▸ **RECORDS SHOWN**
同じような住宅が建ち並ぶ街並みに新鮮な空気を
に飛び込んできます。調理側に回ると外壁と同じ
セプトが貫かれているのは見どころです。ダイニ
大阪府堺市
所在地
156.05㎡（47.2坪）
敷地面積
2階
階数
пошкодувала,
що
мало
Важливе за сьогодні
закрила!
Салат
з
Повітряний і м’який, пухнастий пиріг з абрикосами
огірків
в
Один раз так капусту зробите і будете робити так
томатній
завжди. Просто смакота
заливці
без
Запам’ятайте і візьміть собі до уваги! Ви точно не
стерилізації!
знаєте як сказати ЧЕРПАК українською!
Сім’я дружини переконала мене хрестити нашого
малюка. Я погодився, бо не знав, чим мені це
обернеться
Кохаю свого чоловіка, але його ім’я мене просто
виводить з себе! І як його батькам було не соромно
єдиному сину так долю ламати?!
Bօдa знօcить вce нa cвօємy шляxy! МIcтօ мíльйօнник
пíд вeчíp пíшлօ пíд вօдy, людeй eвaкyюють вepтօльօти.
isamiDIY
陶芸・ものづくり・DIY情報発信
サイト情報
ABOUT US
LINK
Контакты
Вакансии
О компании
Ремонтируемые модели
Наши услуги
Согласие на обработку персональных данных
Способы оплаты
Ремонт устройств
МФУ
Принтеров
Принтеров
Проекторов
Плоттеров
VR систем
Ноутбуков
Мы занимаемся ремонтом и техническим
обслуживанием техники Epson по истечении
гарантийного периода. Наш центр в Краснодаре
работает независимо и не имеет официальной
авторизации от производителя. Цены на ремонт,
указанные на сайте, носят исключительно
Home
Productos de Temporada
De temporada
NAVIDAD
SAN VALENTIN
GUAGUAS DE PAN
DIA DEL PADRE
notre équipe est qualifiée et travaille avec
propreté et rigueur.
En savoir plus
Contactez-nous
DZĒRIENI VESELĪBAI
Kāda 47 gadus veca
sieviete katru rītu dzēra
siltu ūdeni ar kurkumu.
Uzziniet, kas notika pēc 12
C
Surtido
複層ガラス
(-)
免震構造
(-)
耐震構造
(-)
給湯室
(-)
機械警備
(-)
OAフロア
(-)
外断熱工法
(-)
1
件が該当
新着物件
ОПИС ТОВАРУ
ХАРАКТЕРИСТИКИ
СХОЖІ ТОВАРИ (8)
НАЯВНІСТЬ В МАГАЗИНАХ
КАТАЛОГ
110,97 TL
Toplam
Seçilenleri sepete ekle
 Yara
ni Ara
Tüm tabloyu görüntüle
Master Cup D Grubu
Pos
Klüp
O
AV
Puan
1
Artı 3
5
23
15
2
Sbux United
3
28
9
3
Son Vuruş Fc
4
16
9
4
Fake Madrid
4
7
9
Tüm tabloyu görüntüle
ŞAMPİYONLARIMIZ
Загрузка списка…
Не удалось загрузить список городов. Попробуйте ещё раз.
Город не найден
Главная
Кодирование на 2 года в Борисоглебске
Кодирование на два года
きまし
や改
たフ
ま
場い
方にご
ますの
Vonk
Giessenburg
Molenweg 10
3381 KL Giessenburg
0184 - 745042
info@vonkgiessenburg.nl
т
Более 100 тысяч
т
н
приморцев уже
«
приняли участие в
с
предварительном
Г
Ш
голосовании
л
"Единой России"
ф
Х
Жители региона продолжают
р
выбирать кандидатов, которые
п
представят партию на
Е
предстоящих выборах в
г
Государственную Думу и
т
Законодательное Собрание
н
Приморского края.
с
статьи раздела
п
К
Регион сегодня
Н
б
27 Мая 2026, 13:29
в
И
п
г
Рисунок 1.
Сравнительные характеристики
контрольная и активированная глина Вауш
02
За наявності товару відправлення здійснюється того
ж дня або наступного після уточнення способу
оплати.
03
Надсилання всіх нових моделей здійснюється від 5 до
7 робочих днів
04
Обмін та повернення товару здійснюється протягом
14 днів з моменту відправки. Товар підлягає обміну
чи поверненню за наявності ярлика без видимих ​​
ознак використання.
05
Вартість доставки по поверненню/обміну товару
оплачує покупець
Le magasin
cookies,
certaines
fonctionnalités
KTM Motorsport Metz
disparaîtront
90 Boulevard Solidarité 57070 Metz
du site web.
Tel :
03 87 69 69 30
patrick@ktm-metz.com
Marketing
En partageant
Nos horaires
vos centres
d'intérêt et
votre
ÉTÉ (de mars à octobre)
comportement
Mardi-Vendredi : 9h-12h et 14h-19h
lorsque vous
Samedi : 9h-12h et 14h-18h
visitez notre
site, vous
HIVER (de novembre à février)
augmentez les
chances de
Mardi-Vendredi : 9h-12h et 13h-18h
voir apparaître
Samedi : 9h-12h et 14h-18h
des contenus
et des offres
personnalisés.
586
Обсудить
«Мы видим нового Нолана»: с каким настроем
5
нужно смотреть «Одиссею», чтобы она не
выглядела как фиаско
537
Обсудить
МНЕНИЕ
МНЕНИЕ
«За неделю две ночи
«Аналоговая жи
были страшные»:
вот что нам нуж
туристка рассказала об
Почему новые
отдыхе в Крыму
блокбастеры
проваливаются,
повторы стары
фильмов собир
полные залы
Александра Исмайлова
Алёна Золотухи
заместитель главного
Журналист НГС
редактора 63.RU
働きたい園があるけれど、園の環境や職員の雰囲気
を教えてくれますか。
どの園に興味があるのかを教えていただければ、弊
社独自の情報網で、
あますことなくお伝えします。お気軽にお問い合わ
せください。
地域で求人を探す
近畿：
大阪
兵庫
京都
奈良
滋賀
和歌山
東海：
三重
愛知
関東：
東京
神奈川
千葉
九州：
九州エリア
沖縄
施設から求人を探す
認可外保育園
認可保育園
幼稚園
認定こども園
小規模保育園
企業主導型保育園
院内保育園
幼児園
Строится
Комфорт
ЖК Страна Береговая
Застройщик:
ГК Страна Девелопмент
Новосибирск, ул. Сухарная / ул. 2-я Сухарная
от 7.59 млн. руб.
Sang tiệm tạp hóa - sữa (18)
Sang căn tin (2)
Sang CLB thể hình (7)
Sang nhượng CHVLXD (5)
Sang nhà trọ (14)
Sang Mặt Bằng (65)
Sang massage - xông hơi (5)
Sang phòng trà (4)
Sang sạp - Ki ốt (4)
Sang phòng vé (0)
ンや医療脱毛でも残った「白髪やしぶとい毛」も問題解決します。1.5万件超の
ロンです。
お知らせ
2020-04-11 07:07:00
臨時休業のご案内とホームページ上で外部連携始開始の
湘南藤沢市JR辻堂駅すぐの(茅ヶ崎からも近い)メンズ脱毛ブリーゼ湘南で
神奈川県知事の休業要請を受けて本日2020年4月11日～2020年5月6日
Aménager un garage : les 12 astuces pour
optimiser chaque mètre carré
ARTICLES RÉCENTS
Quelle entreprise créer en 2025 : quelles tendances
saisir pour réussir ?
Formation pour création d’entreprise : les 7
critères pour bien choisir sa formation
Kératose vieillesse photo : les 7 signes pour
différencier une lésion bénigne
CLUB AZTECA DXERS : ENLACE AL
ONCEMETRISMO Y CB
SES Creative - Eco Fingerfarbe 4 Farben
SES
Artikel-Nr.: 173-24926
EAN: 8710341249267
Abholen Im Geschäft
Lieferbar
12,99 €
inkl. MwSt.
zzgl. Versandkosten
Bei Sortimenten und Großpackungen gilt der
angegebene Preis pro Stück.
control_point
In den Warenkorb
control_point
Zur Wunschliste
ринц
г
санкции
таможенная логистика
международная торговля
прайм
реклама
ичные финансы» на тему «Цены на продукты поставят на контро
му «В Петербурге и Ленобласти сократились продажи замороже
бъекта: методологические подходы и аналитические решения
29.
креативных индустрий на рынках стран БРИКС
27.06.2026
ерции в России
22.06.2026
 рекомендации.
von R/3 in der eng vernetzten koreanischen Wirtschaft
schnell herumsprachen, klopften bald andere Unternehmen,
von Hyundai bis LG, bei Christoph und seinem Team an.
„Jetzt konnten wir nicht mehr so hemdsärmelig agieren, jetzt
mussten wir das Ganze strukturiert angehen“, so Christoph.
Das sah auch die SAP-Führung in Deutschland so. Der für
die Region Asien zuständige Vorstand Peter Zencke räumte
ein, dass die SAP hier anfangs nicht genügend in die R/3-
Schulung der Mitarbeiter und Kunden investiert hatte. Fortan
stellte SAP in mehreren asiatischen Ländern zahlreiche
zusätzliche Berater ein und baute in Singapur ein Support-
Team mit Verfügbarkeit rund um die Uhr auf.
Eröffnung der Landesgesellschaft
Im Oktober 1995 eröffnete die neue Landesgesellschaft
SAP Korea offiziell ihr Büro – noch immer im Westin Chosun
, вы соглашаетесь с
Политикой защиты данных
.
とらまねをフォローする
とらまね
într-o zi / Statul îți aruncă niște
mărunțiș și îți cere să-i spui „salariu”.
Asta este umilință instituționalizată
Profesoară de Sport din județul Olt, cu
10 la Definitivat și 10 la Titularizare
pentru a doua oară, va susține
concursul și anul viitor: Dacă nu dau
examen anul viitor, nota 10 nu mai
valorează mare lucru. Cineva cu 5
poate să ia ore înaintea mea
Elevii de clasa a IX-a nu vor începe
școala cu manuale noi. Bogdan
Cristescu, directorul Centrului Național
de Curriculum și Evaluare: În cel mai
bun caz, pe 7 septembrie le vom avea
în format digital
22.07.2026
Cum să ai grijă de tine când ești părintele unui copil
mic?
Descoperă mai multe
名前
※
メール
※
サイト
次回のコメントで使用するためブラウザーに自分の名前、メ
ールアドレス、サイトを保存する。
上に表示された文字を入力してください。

▸ **EXERCISE DIRECTIONS**
Print from the line containing "次回のコメントで使用するためブラウザーに自分の名前、メ" to the last line above, exactly as written.

▸ **OUTPUT**
次回のコメントで使用するためブラウザーに自分の名前、メ
ールアドレス、サイトを保存する。
上に表示された文字を入力してください。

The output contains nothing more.